Fire up your knowledge
With a working log fire crackling away at its heart, Leakey’s Bookshop has made the former Gaelic church a cosy destination. This is Scotland’s second largest secondhand bookstore and owner Charles Leakey has piled it high with choice novels and non-fiction. Pull up an armchair in the upstairs hardback section to browse before you buy.
Browse the art of the Highlands
Inverness Museum and Art Gallery mixes local art, archaeology and social history with a collection stretching back to 1881 and including Jane Nasmyth’s bucolic local landscape Loch Ness. The gallery’s café, Cobbs, is a popular spot for afternoon tea.

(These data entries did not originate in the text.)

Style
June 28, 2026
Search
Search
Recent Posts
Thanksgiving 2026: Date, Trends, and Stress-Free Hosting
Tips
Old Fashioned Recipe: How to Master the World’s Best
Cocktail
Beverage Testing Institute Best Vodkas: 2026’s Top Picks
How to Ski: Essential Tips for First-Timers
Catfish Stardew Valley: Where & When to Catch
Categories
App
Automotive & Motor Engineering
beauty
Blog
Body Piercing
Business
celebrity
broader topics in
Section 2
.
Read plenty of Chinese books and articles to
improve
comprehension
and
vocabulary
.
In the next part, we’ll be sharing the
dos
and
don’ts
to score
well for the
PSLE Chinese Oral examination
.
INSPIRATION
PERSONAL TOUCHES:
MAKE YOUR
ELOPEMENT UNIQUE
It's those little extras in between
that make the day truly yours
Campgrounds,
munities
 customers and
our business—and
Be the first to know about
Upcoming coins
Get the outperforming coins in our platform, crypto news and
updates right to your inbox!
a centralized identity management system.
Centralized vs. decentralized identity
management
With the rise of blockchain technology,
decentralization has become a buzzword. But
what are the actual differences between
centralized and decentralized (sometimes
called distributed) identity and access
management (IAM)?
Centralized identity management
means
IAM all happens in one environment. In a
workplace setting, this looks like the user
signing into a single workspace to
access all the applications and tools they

Explore your Scottish roots
Genealogy fans can explore their Scottish ancestry at the Highland Archive Centre with access to records dating back to the 14th century. With your roots revealed, head to the Hall of Names on Bridge Street to buy a family crest and the Highland House of Fraser on Huntly Street to find your clan tartan.
Take in a historic view
The current, sandstone Inverness Castle was built in 1836 but there have been fortifications on this site for almost 1,000 years. The north tower was recently converted into the Castle Viewpoint attraction, complete with drone footage guides, panels on local myths, and a 360-degree viewing platform at the top.
Dine by the river
The motto of River House’s chef-proprietor Allan Little is “keep it simple and let the ingredients do the talking”. His eaterie opposite the Greig Street Bridge does just that, specialising in prime Scottish beef and fresh local seafood chalked up on the special’s board each night.

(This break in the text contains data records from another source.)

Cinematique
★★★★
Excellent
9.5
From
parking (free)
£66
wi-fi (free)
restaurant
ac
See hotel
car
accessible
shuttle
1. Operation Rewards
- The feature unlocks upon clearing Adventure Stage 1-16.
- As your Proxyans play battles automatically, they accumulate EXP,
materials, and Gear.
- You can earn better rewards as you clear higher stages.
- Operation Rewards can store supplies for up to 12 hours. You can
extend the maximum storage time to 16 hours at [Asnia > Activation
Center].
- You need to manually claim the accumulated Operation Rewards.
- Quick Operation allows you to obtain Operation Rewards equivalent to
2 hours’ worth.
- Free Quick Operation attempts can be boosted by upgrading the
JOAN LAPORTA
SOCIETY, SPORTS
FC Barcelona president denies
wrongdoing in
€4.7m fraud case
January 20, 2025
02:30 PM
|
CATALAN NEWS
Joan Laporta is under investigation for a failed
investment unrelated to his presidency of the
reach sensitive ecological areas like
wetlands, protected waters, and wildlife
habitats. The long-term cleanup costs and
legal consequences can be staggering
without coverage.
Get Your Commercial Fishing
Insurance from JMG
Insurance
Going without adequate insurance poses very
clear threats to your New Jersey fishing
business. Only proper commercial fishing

Be entertained at the Palace
The Eden Court Theatre originally opened in 1976 in the grounds of what is now the Bishop’s Palace. While the old Victorian palace and the original listed theatre remain, a new contemporary arts centre was built a decade ago. November sees visits from the Scottish Ballet and Opera.
Break bread in church
The building that houses The Mustard Seed restaurant on Fraser Street was originally built as an independent chapel back in 1826, later serving as both a Congregational and a Free Presbyterian church. Today the classily converted interior is the perfect setting for sampling a menu big on Scottish produce. Look out for its equally excellent sister restaurant, The Kitchen Brasserie, too.
Enjoy a literary retreat
Early 20th-century Scottish author Neil M Gunn penned more than 20 celebrated, mostly Highlands-set novels and his former residence at Moyness House is now a homely B&B. Hens are kept in the extensive grounds, ensuring fresh eggs on the menu.
Sleep over in style
For the ultimate in overnight luxury, the boutique Rocpool is the city’s only five-star hotel and comes complete with a cocktail bar, hot tubs and emperor-size beds.
Escape to the Loch
The Loch Ness Country House Hotel is an imposing Georgian building on its own six-acre Highlands estate. Just two miles southwest of Inverness city centre, it’s the perfect stopover on the way to the monstrous Loch and beyond.